_Your task_:
Could you repeat, exactly and with no pictures, only the lines from the start of the records through the line containing "1: (769, 187, 0.78)"?

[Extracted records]
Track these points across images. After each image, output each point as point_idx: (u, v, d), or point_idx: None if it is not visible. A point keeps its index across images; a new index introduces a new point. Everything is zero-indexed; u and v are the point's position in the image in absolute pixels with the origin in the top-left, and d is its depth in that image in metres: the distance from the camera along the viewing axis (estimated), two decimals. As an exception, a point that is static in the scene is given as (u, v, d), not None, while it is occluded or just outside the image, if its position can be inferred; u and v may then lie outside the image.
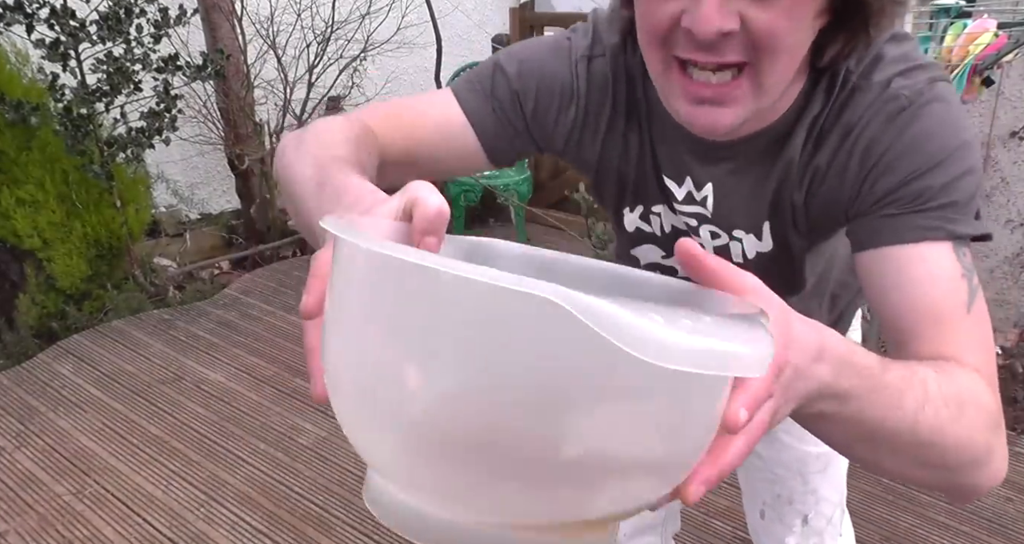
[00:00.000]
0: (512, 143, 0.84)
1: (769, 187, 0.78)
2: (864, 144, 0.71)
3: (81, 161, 3.18)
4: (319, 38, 4.29)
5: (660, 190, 0.85)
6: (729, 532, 1.99)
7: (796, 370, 0.45)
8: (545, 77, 0.81)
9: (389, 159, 0.77)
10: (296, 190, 0.66)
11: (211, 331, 3.19)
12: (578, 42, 0.82)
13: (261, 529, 2.05)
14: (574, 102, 0.82)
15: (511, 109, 0.82)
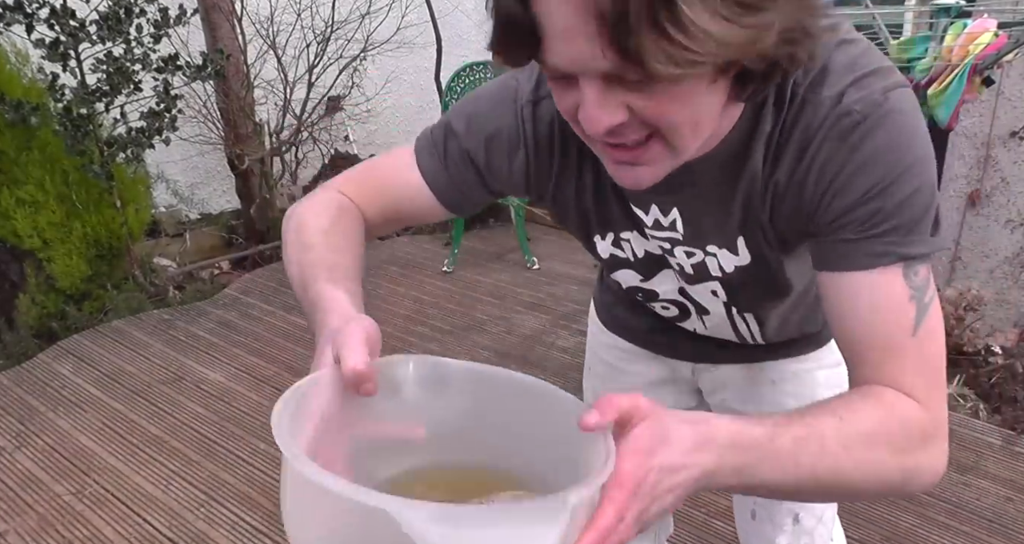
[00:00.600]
0: (468, 196, 0.89)
1: (736, 204, 0.79)
2: (819, 163, 0.71)
3: (81, 161, 3.18)
4: (319, 38, 4.28)
5: (627, 217, 0.87)
6: (730, 532, 1.99)
7: (666, 469, 0.56)
8: (492, 130, 0.84)
9: (374, 221, 0.91)
10: (292, 285, 0.83)
11: (211, 331, 3.19)
12: (523, 86, 0.84)
13: (261, 529, 2.05)
14: (522, 146, 0.84)
15: (463, 167, 0.87)
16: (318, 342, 0.66)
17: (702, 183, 0.78)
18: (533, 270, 3.78)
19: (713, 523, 2.02)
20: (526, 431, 0.65)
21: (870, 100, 0.69)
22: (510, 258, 3.93)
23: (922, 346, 0.70)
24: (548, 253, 3.97)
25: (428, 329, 3.17)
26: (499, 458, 0.66)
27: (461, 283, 3.65)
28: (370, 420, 0.65)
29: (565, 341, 3.04)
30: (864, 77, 0.70)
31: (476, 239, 4.18)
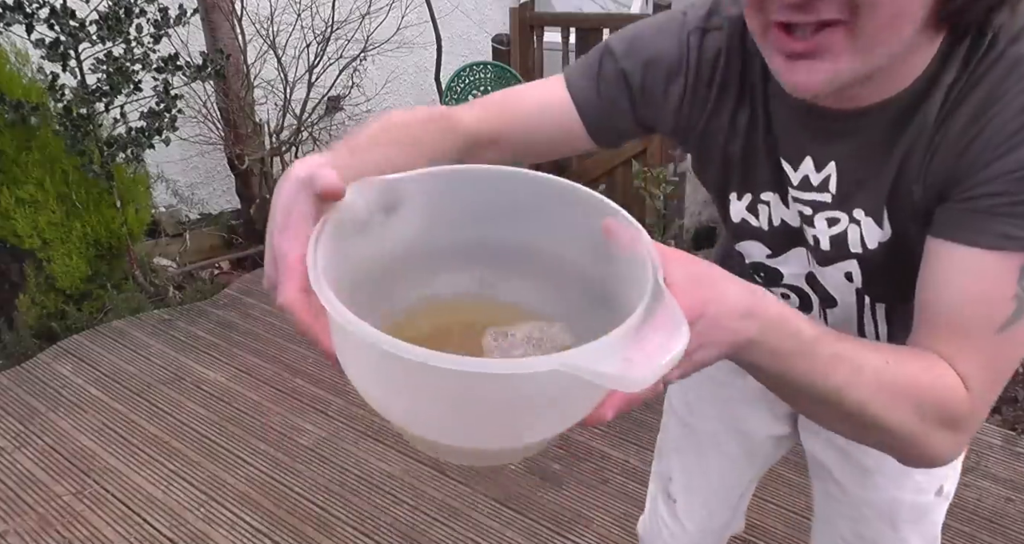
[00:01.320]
0: (616, 123, 0.84)
1: (894, 160, 0.71)
2: (998, 122, 0.63)
3: (81, 161, 3.18)
4: (319, 38, 4.28)
5: (772, 175, 0.80)
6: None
7: (712, 321, 0.52)
8: (653, 52, 0.79)
9: (480, 140, 0.80)
10: None
11: (211, 331, 3.19)
12: (693, 14, 0.79)
13: (261, 529, 2.05)
14: (682, 74, 0.79)
15: (617, 88, 0.81)
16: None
17: (868, 133, 0.71)
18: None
19: (713, 523, 2.03)
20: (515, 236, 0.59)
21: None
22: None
23: (1000, 347, 0.64)
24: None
25: (428, 329, 3.17)
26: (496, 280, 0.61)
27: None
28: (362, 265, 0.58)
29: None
30: None
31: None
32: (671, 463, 1.22)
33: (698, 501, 1.21)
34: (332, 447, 2.40)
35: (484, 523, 2.05)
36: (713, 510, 1.21)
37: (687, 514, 1.22)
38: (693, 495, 1.21)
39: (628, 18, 5.49)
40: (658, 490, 1.25)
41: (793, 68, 0.63)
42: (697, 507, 1.21)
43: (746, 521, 2.00)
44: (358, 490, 2.20)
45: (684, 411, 1.18)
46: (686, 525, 1.22)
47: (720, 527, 1.24)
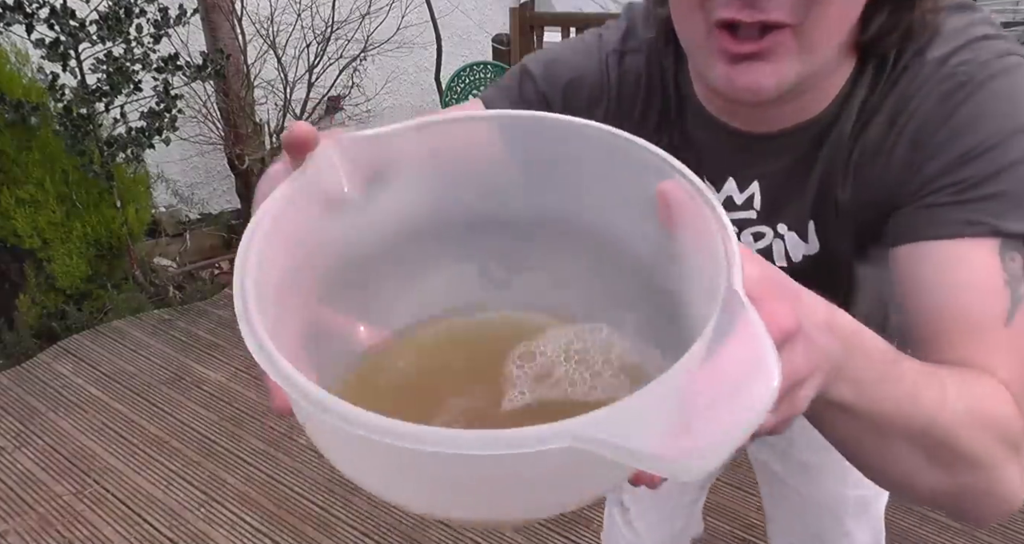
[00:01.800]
0: None
1: (814, 178, 0.71)
2: (914, 126, 0.63)
3: (81, 161, 3.18)
4: (319, 38, 4.29)
5: None
6: (728, 531, 1.99)
7: (808, 341, 0.39)
8: (573, 75, 0.77)
9: None
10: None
11: (211, 331, 3.19)
12: (609, 37, 0.78)
13: (261, 529, 2.05)
14: (604, 97, 0.77)
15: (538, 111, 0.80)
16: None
17: (789, 153, 0.71)
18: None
19: (711, 522, 2.02)
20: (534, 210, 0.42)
21: (980, 60, 0.61)
22: (510, 258, 3.93)
23: (1016, 339, 0.58)
24: (548, 253, 3.97)
25: (428, 329, 3.17)
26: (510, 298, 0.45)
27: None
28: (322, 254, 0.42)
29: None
30: (977, 41, 0.63)
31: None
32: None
33: (650, 508, 1.25)
34: (332, 447, 2.40)
35: (484, 523, 2.05)
36: (664, 517, 1.25)
37: (640, 522, 1.25)
38: (643, 504, 1.24)
39: (628, 18, 5.50)
40: (612, 501, 1.29)
41: (737, 71, 0.60)
42: (649, 515, 1.24)
43: (746, 520, 2.01)
44: (358, 490, 2.19)
45: None
46: (640, 532, 1.25)
47: (677, 532, 1.28)
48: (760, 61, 0.59)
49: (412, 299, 0.45)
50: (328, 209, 0.40)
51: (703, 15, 0.60)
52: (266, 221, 0.37)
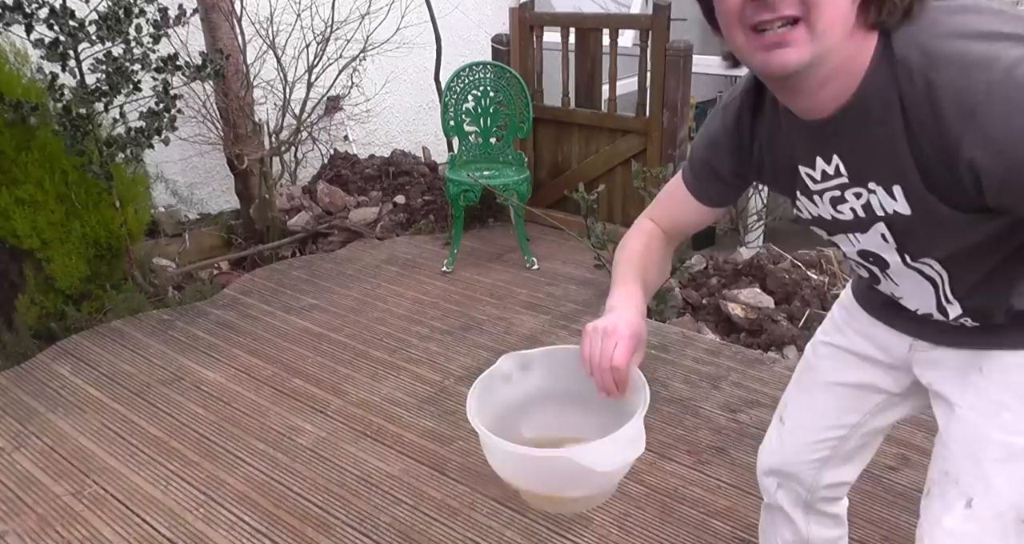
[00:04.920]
0: (732, 195, 1.23)
1: (881, 145, 0.89)
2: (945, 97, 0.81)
3: (80, 161, 3.18)
4: (319, 38, 4.29)
5: (794, 182, 1.06)
6: (729, 532, 1.99)
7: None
8: (712, 140, 1.16)
9: (668, 230, 1.26)
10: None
11: (210, 331, 3.19)
12: (724, 99, 1.14)
13: (261, 529, 2.05)
14: (728, 143, 1.13)
15: (705, 172, 1.20)
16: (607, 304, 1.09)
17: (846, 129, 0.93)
18: (532, 270, 3.78)
19: (712, 523, 2.02)
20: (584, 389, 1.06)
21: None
22: (509, 258, 3.93)
23: None
24: (548, 253, 3.97)
25: (427, 329, 3.17)
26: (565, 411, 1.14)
27: (461, 283, 3.65)
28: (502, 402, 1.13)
29: (564, 341, 3.04)
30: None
31: (476, 239, 4.18)
32: (789, 392, 1.40)
33: (801, 427, 1.36)
34: (331, 447, 2.39)
35: (484, 523, 2.05)
36: (808, 441, 1.34)
37: (789, 435, 1.37)
38: (798, 422, 1.36)
39: (628, 18, 5.50)
40: (776, 413, 1.42)
41: (770, 55, 0.86)
42: (799, 432, 1.36)
43: (746, 521, 2.01)
44: (358, 490, 2.20)
45: (810, 351, 1.36)
46: (784, 443, 1.38)
47: (818, 461, 1.35)
48: (784, 48, 0.85)
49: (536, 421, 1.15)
50: (504, 382, 1.14)
51: (741, 26, 0.87)
52: (479, 384, 1.09)
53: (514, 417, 1.12)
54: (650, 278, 1.19)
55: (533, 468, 1.00)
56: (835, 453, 1.34)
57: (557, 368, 1.12)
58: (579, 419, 1.11)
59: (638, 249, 1.21)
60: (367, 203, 4.59)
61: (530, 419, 1.13)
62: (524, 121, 3.94)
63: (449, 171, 3.85)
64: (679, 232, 1.28)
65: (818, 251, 3.57)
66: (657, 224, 1.26)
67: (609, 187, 3.95)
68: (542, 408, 1.14)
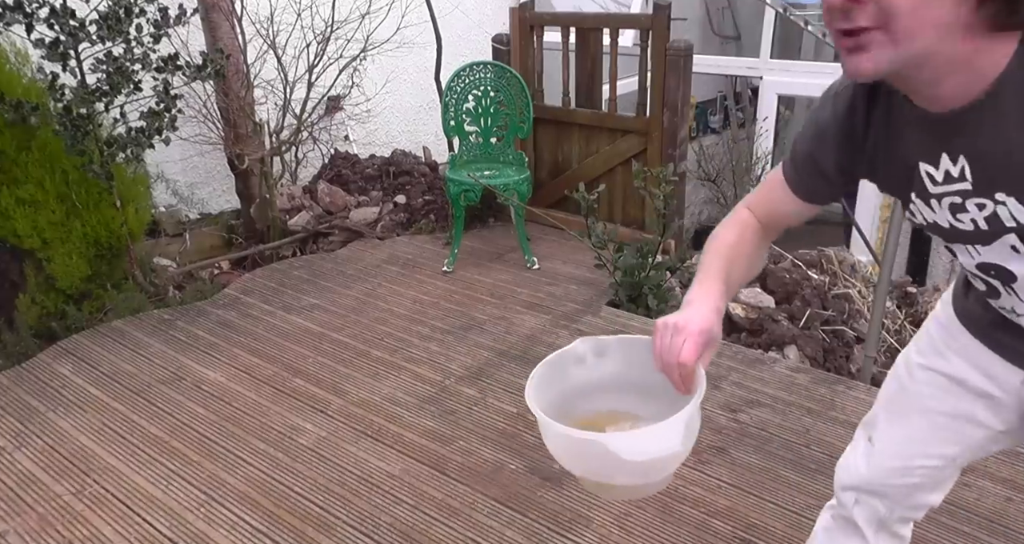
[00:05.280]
0: (833, 193, 1.13)
1: (1017, 150, 0.83)
2: None
3: (81, 161, 3.18)
4: (319, 38, 4.29)
5: (911, 180, 0.98)
6: (729, 532, 1.99)
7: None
8: (819, 130, 1.06)
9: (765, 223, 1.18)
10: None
11: (211, 331, 3.20)
12: (833, 87, 1.05)
13: (261, 529, 2.05)
14: (838, 134, 1.03)
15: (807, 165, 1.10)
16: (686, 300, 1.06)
17: (972, 127, 0.87)
18: (533, 270, 3.78)
19: (712, 523, 2.02)
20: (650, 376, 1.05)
21: None
22: (510, 258, 3.93)
23: None
24: (548, 253, 3.97)
25: (428, 329, 3.17)
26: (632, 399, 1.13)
27: (461, 283, 3.65)
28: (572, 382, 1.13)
29: (565, 341, 3.02)
30: None
31: (476, 239, 4.18)
32: (879, 412, 1.31)
33: (892, 453, 1.27)
34: (332, 447, 2.40)
35: (484, 523, 2.05)
36: (899, 466, 1.26)
37: (879, 458, 1.28)
38: (889, 446, 1.27)
39: (628, 18, 5.50)
40: (863, 431, 1.33)
41: (849, 60, 0.84)
42: (889, 458, 1.27)
43: (746, 521, 2.01)
44: (358, 490, 2.20)
45: (905, 372, 1.25)
46: (872, 466, 1.29)
47: (908, 487, 1.27)
48: (859, 53, 0.82)
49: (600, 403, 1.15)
50: (577, 364, 1.14)
51: (831, 27, 0.84)
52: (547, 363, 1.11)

_Written response_:
Track these points across images. After each image, output each point as point_idx: (u, v, d), or point_idx: None if it is not visible. A point keeps its index across images; a new index introduces a new point. Everything is zero-indexed; u and v are the point's position in the image in absolute pixels with the origin in the top-left, and d is its depth in that image in metres: the distance from the camera along the viewing axis (estimated), two decimals. As an exception, a point that is static in the scene is given as (u, v, d), not None, while it is occluded or just outside the image, if its position can be inferred; u and v may then lie outside the image.
[00:00.000]
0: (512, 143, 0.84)
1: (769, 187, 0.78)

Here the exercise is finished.